- Episode no.: Season 7 Episode 10
- Directed by: Bradley Buecker
- Written by: Ryan Murphy & Brad Falchuk
- Production code: 7ATS10
- Original air date: November 7, 2017
- Running time: 50 minutes

Guest appearances
- Billy Eichner as Charles "Tex" Watson; Frances Conroy as Bebe Babbitt; Adina Porter as Beverly Hope; Leslie Grossman as Patricia Krenwinkel; Chaz Bono as Gary Longstreet; Dennis Cockrum as Herbert Jackson; Cameron Cowperthwaite as Speedwagon; Rachel Roberts as Sharon Tate; Sarah Yarkin as Riley;

Episode chronology
| ← Previous "Drink the Kool-Aid" | Next → "Great Again" |
- American Horror Story: Cult

= Charles (Manson) in Charge =

"Charles (Manson) in Charge" is the tenth episode of American Horror Story: Cult, the seventh season of the anthology television series American Horror Story. It aired on November 7, 2017, on the cable network FX. The episode was written by Ryan Murphy & Brad Falchuk, and directed by Bradley Buecker.

==Plot==
Kai resolves to orchestrate a "night of a thousand Tates", referring to the infamous Tate murders. Gary and a few of Kai's followers break into a local Planned Parenthood office. Once inside, Gary is surrounded by Kai and his followers wearing their clown attire and he is stabbed to death. During an interview, Kai suggests that the incumbent senator is responsible for Gary's murder.

Kai begins to suspect that there is a mole in the cult. He begins having hallucinations where he receives advice from Dr. Vincent and Charles Manson. Ally tells Kai that she has found a listening device. The doorbell rings and Kai instructs Ally to stay where she is. Kai answers the door and finds Bebe standing there. They both go to the basement where Bebe tells Kai that he isn't keeping his end of the deal they made a year ago. Bebe pulls a gun on Kai and Ally shoots her in the back of the head.

That evening, Winter shaves Kai's head in the bathroom. Kai tells Winter that he feels as though she's slipping away and she tells Kai that every follower of his will leave him one day except for her. Kai tells Winter that he is planning on having her by his side when he is in the White House and they briefly hug each other. Kai then suggests that Winter run away to Montana and pulls out the train ticket she gave to Beverly earlier.

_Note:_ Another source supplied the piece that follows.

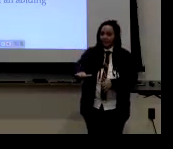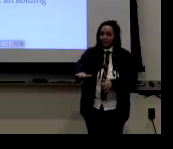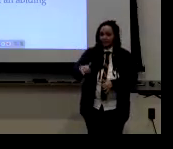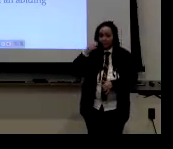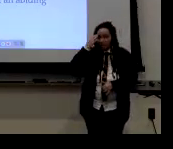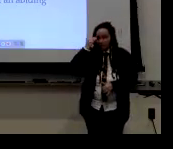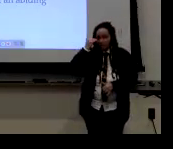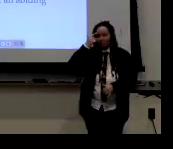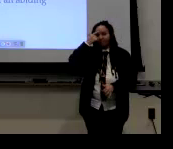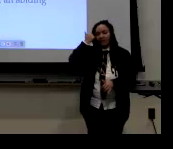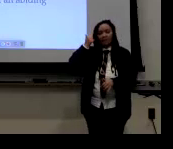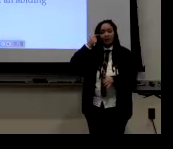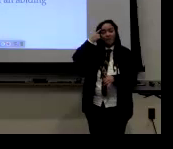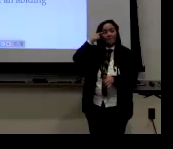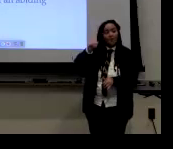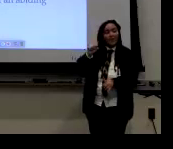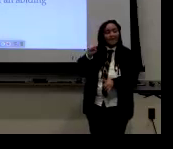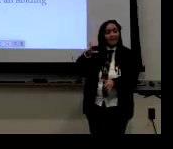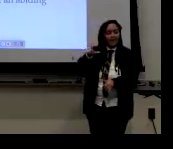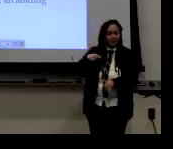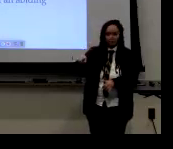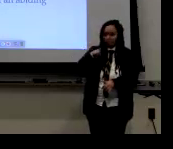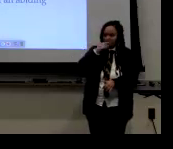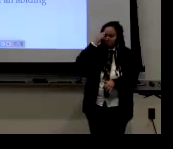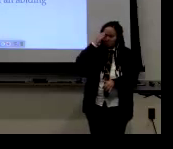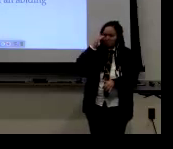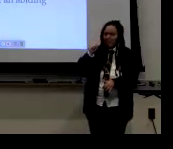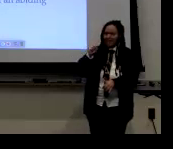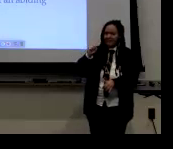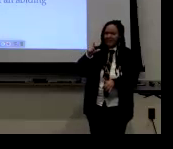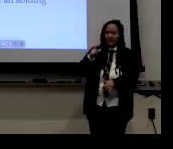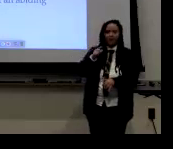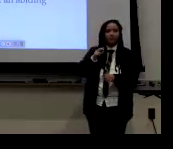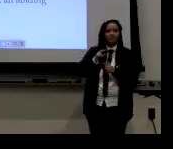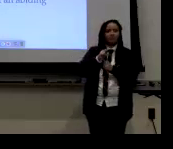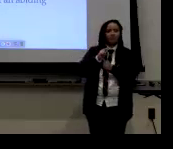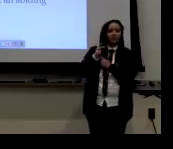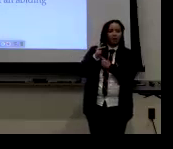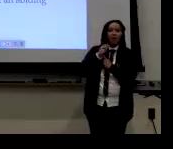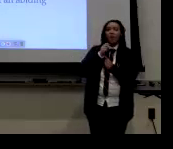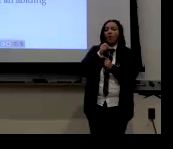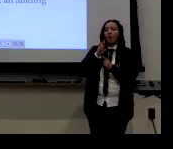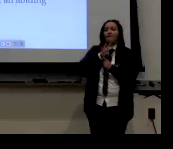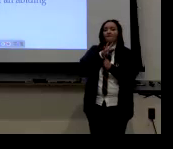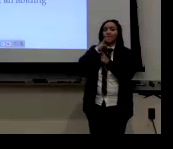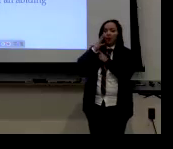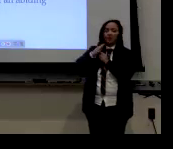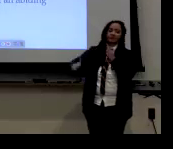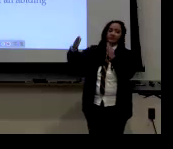But I challenged that and I, I challenged that because for ASL, um,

In the basement, Kai, convinced that Winter is the mole, demands her to confess. When she denies that she is the mole and refuses to confess, Kai tearfully strangles her to death. Speedwagon runs to his car afterward and destroys a wire. Ally enters his car and greets him.

==Reception==
"Charles (Manson) in Charge" was watched by 1.82 million people during its original broadcast, and gained a 0.8 ratings share among adults aged 18–49.

The episode received mostly positive reviews from critics. On the review aggregator Rotten Tomatoes, "Charles (Manson) in Charge" holds an 80% approval rating, based on 15 reviews with an average rating of 7.08 out of 10.

Tony Sokol of Den of Geek gave the episode a 3.5 out of 5, saying "While Kai's subversion and Ally's apparent conversion are unexpected, American Horror Story: Cult doesn't quite pull the rug out from under us this week. The recreation of the murders is expertly done, fulfilling the anticipation of the promised gore, but the American horror at the center of the episode is more sad than frightening. If nothing else, this episode convinced me that Butte, Montana, is the scariest place on earth."

Kat Rosenfield from Entertainment Weekly gave the episode an A−. She particularly praised the scenes with Charles Manson, calling them "horrifying even by AHS standards". She also enjoyed Billie Lourd's performance in this episode. However, she noticed that some plot points, like Gary's death, could only be explained by Kai's madness, "because it otherwise makes absolutely no sense".

Matt Fowler of IGN gave the episode a 6 out of 10, with a mixed review. He said "A week out from the finale, Cult revealed that Kai was never the person we'd come to know, even in flashbacks. Instead, he was a bitter woman hater who was most definitely not pretending to be a woman hater for the sake of a twist that could have flipped the show on its ear. With increasing paranoia and drug use, Kai went from a man leading an ambitious and lethal social experiment to... just another unremarkable trolling bigot."